CONSIGNE:
Pour chacune des affirmations suivantes, dites par oui ou par non si elle est conforme au passage proposé, puis citez mot pour mot les termes du passage qui permettent de trancher. 1. Le muscadet est fait de raisin muscat. 2. Le vignoble de Gérard Bousseau compte 30 hectares de vigne. 3. La jeune vigne donne moins de raisin que la vieille.

Alberto Contador sera-t-il couronné champion pour la troisième année consécutive? Est-ce qu'Andy Schleck pourra enfin remporter le Tour après s'être incliné deux années de suite face à ce même Contador? Le Canadien Ryder Hesjedal répétera-t-il ses exploits de l'an dernier? Le 98e Tour de France se met en branle aujourd'hui sur le passage du Gois. Jusqu'au 24 juillet, les plus grands cyclistes de la planète se livreront une lutte de tous les instants afin de remporter les honneurs de la Grande Boucle au terme de l'arrivée triomphale du peloton sur les Champs-Élysées.

J'ai trouvé à me loger dans une chambre d'hôte au domaine de la Pénissière, un immense vignoble à une vingtaine de kilomètres au sud de Nantes, dans cette région où l'on produit le muscadet que je croyais fait de raisin muscat. Mais non, pas du tout!, proteste Gérard Bousseau, le vigneron qui m'héberge. Pas du tout! Le muscadet est fait d'un cépage que l'on nomme melon de Bourgogne mais qui ne s'adaptait pas en Bourgogne.

Gérard me sert un petit verre de la cuvée qui vient tout juste de gagner la médaille d'or au concours général 2011 de Paris.

Alors, vous aimez?

Je peux vous parler franchement? Je suis déçu. Je croyais que cela goûterait le muscat.

Mais je viens de vous le dire: muscadet, muscat, rien à voir.

Je suis déçu pareil, ce n'est pas sucré...

C'est du vin, pas du jus de raisin!

Parler de vin avec moi, qui n'en ai presque jamais bu de toute ma vie, c'est à peu près comme parler littérature avec Michel Bergeron. Imaginez le désespoir du pauvre vigneron. Pas rancunier, il m'a fait visiter ses 30 hectares de vigne, dont il tire 200 000 bouteilles de muscadet. Deux cent mille par année!

C'était à la tombée du jour, le soleil n'éclairait déjà plus le fond de la vallée. Je l'écoutais plus ou moins, plus sensible à la fin du jour qu'à la fabrication du vin, quand tout à coup j'ai accroché formidablement à ce qu'il disait. Il disait que la vieille vigne donne moins de raisin que la jeune, mais du bien meilleur, parce qu'elle pousse ses racines plus profondément et qu'elle va chercher tous les sucs de la terre, alors que la jeune vigne produit beaucoup, mais le fond n'est pas encore là. Vous comprenez?

Si je comprends? Parfaitement, monsieur. Je vous reçois cinq sur cinq. Vieux égale qualité, jeune égale production. C'est tellement vrai. Et on dit qu'une vigne est vieille à quel âge, monsieur?

Celles-ci ont 70 ans, ce sont celles de la médaille d'or...

DONNÉES:
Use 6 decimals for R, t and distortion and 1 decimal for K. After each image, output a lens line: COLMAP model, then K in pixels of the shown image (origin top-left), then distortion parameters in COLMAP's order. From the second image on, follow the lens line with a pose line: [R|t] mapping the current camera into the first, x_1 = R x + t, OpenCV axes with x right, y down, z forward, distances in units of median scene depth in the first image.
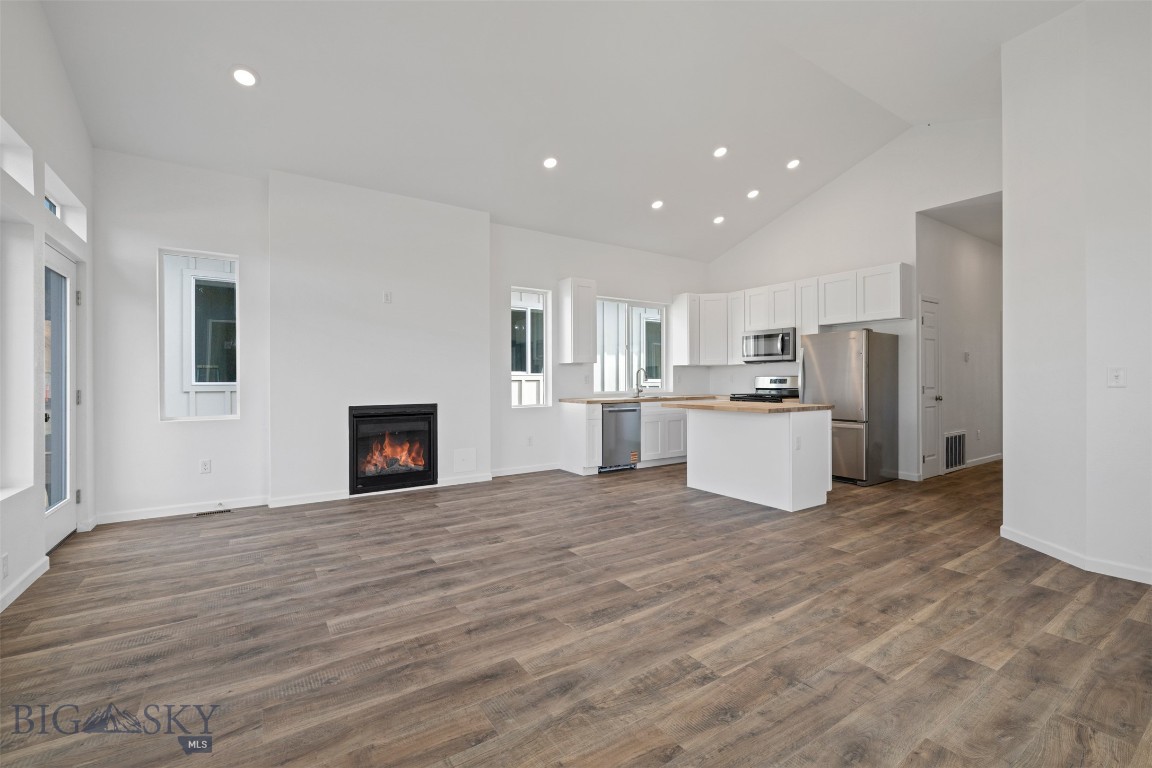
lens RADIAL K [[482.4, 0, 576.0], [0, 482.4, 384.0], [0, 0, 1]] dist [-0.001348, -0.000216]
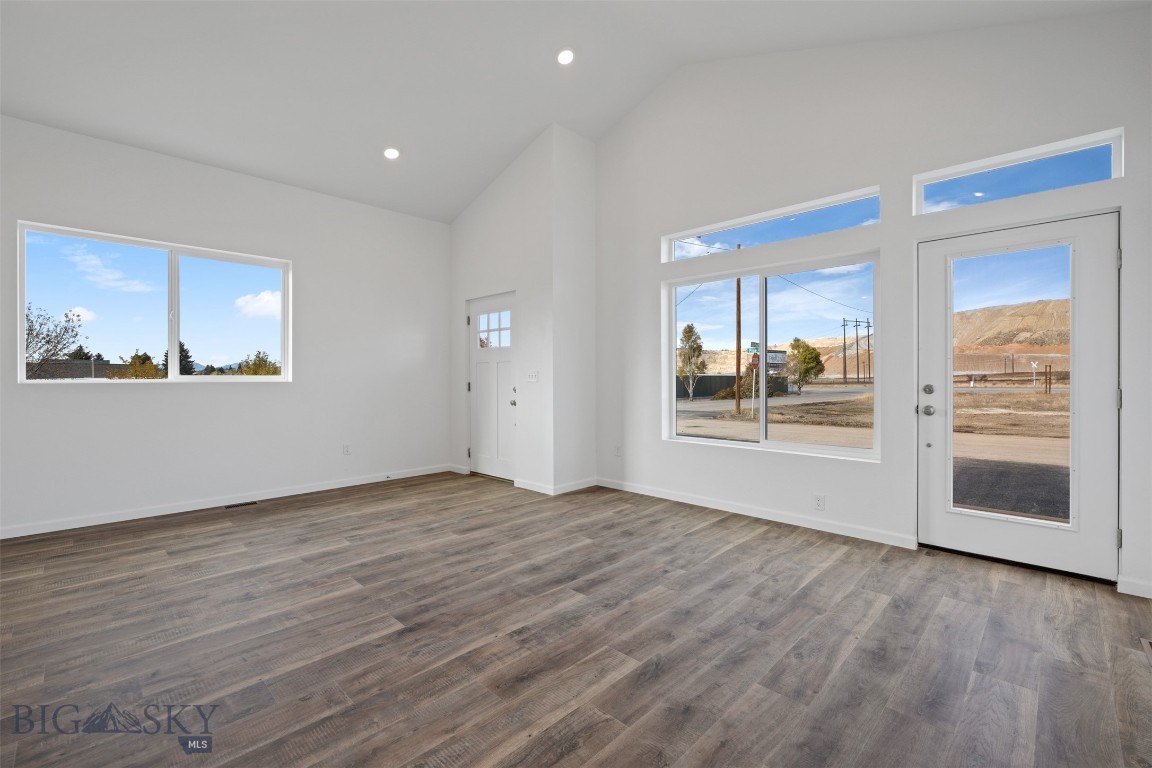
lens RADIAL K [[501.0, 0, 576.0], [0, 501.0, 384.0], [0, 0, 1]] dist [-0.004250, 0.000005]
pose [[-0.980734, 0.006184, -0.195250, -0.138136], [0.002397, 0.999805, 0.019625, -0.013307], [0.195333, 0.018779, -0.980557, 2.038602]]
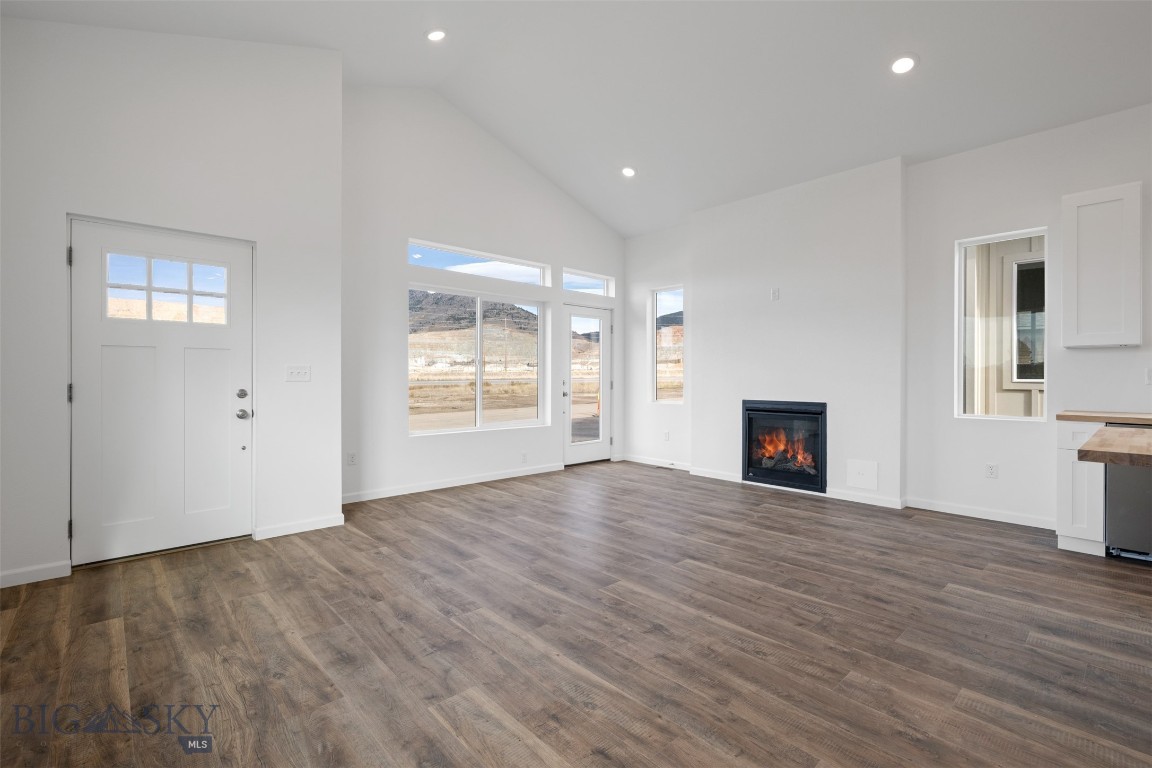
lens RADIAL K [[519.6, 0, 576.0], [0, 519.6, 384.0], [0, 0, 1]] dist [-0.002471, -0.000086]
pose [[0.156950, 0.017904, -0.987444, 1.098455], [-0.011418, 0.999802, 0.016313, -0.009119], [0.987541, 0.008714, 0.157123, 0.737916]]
--
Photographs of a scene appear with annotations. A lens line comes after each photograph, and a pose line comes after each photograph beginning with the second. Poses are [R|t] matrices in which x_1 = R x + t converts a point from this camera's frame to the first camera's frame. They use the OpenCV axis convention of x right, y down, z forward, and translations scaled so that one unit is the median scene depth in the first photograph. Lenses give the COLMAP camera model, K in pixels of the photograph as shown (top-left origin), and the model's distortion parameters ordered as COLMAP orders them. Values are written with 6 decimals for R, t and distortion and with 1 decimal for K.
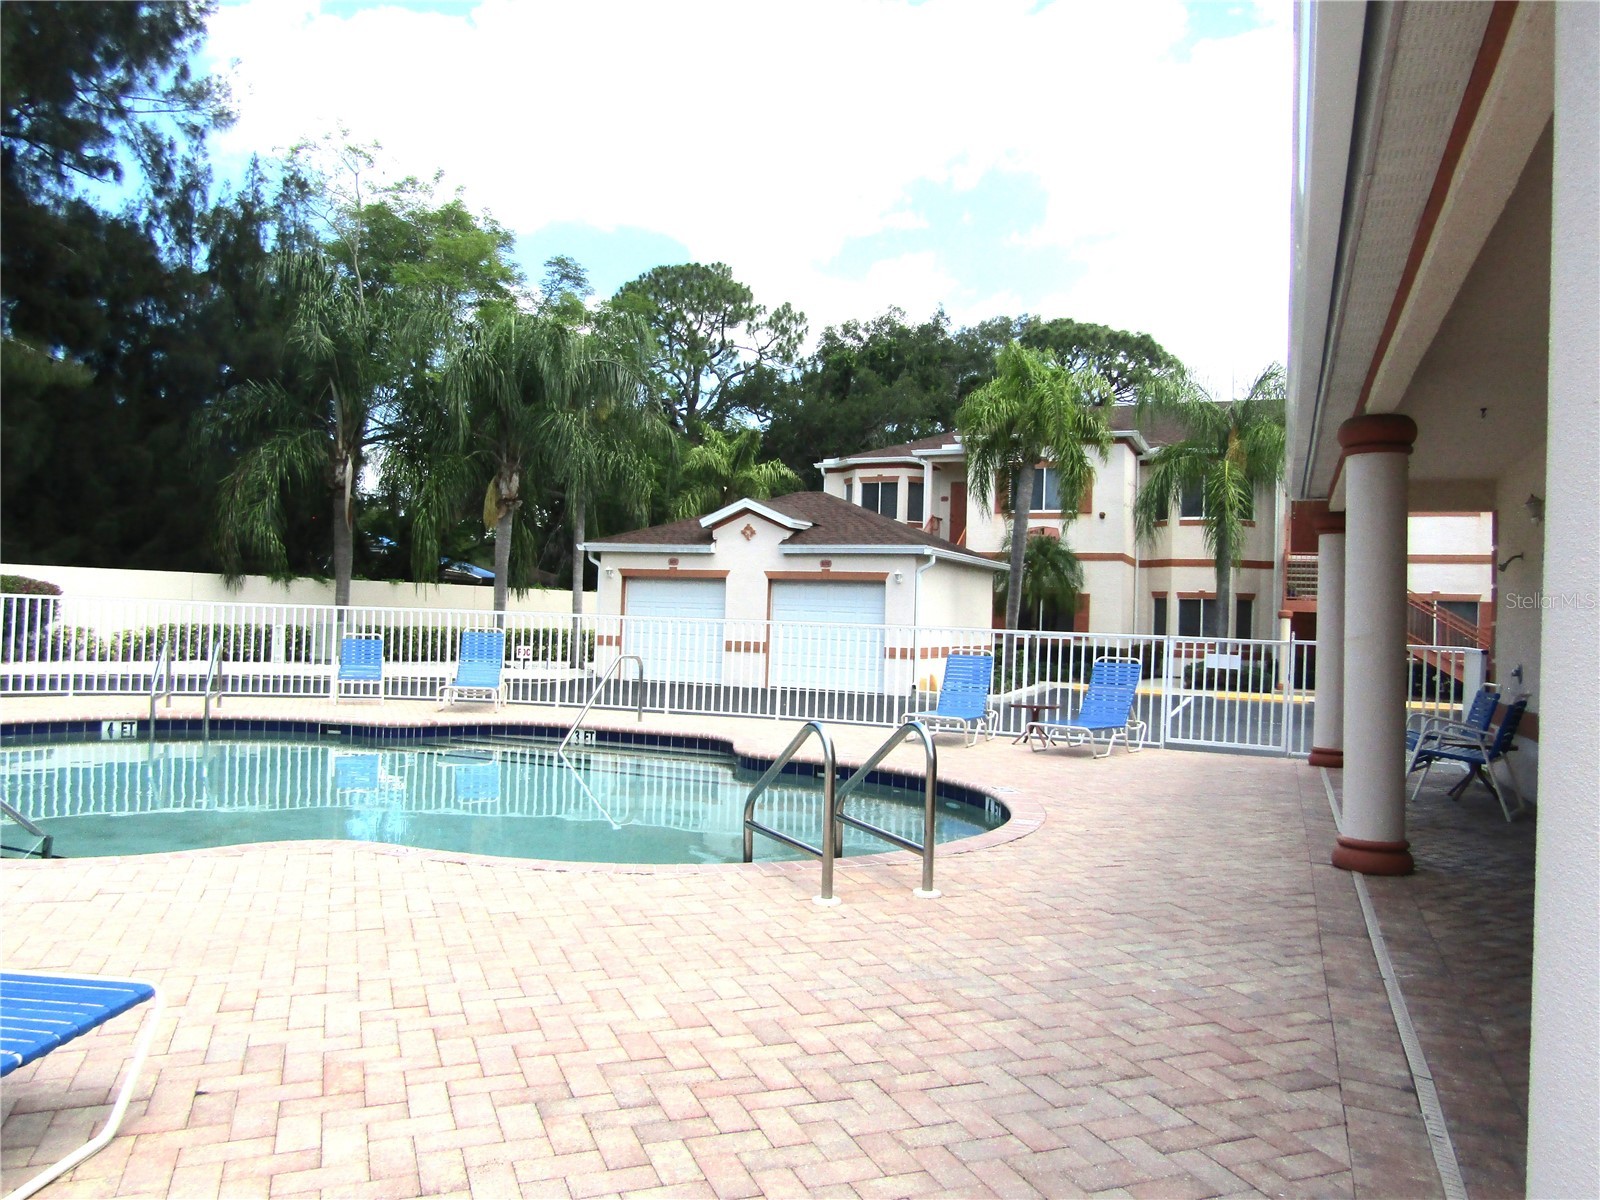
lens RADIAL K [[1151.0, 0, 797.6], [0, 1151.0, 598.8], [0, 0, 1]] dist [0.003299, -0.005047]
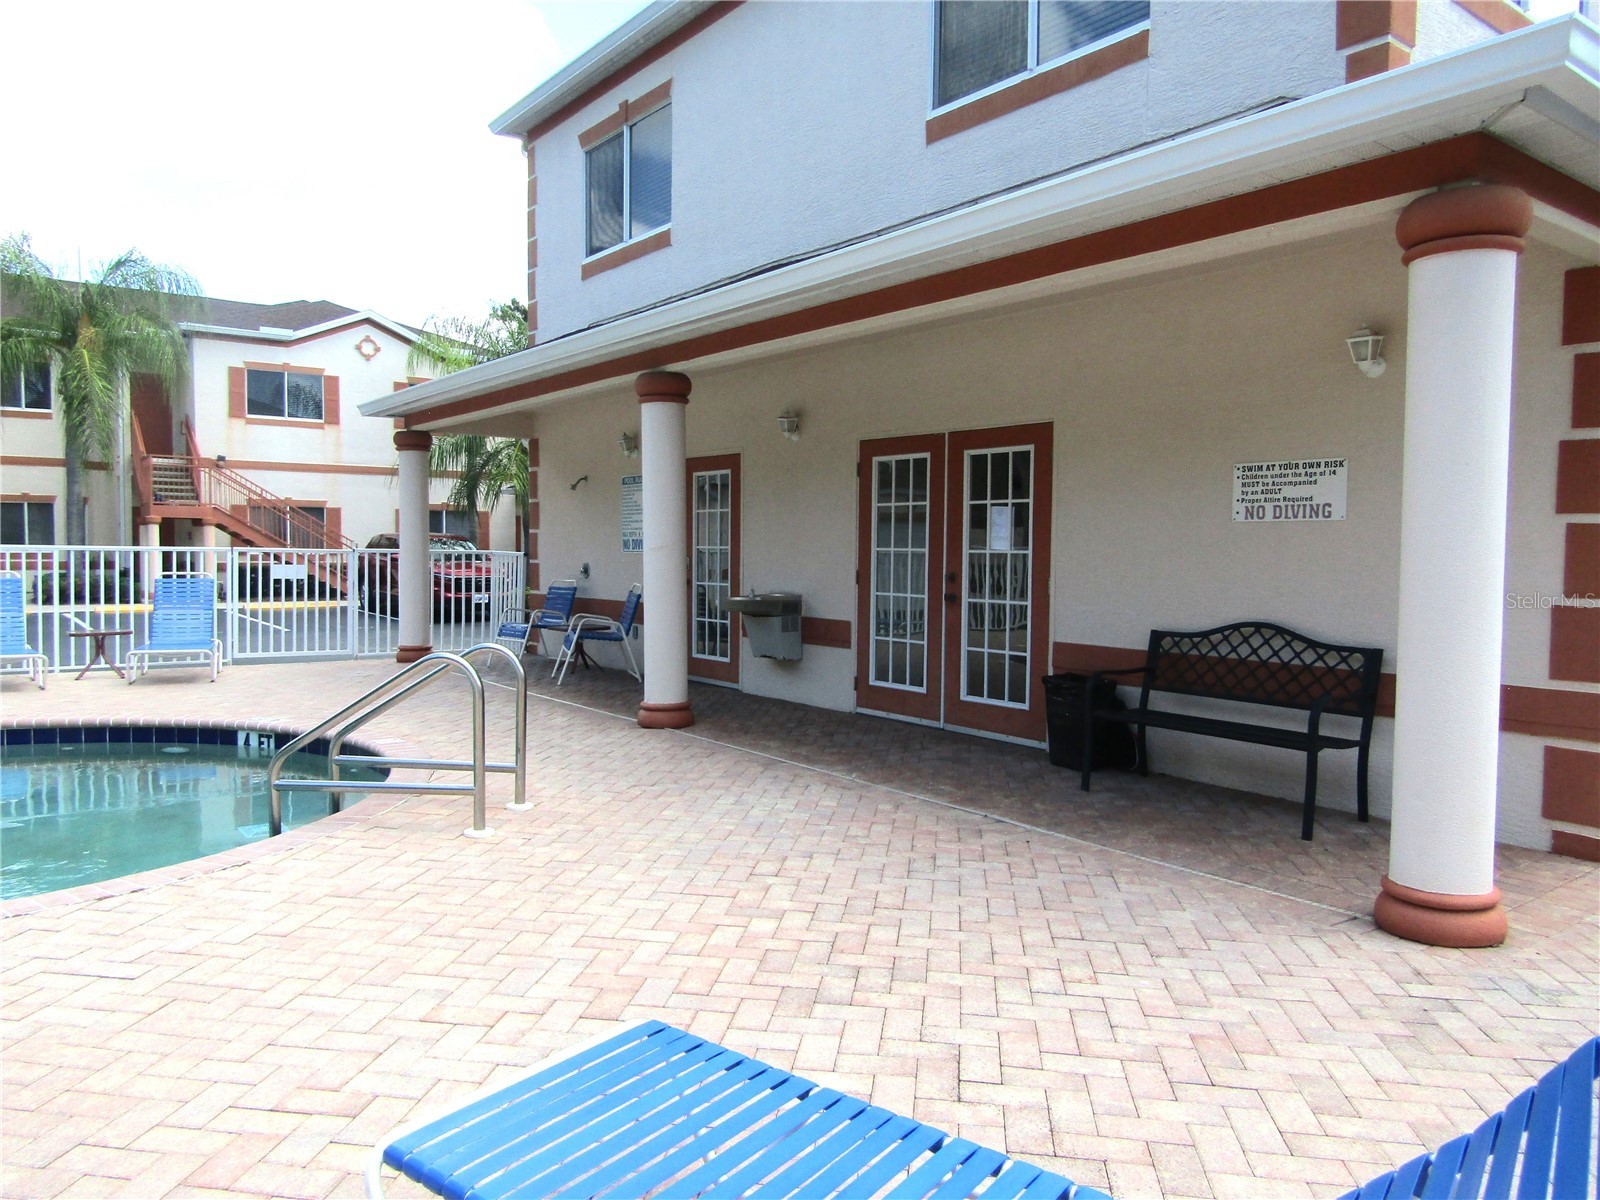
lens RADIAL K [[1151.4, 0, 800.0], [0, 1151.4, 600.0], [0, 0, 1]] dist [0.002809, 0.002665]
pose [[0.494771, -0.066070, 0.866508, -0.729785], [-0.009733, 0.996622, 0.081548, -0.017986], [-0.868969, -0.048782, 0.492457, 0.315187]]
...
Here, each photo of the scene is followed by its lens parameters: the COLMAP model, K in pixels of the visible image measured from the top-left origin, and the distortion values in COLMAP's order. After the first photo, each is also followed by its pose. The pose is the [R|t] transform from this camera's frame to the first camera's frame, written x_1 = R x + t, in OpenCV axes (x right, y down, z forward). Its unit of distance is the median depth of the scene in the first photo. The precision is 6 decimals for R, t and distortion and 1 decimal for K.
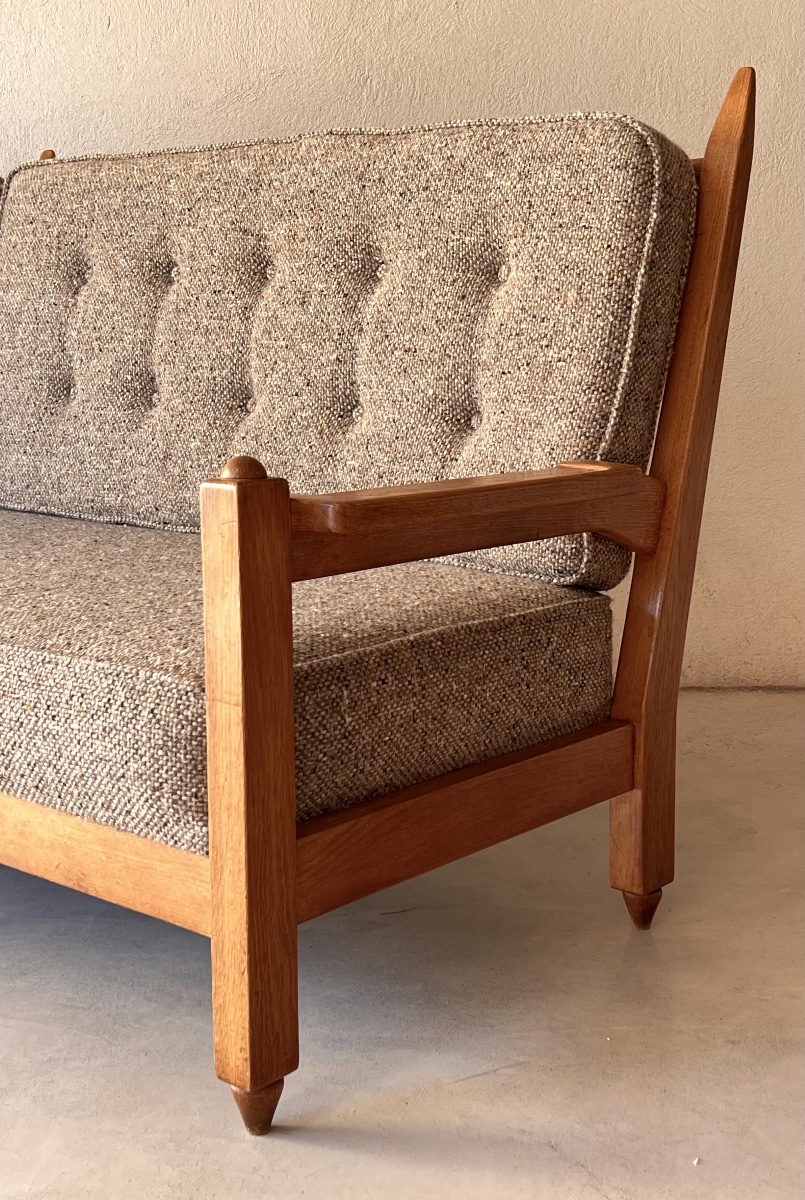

CORRIGÉ:
1. Non : « Le muscadet est fait d'un cépage que l'on nomme melon de Bourgogne ».
2. Oui : « il m'a fait visiter ses 30 hectares de vigne ».
3. Non : « la vieille vigne donne moins de raisin que la jeune ».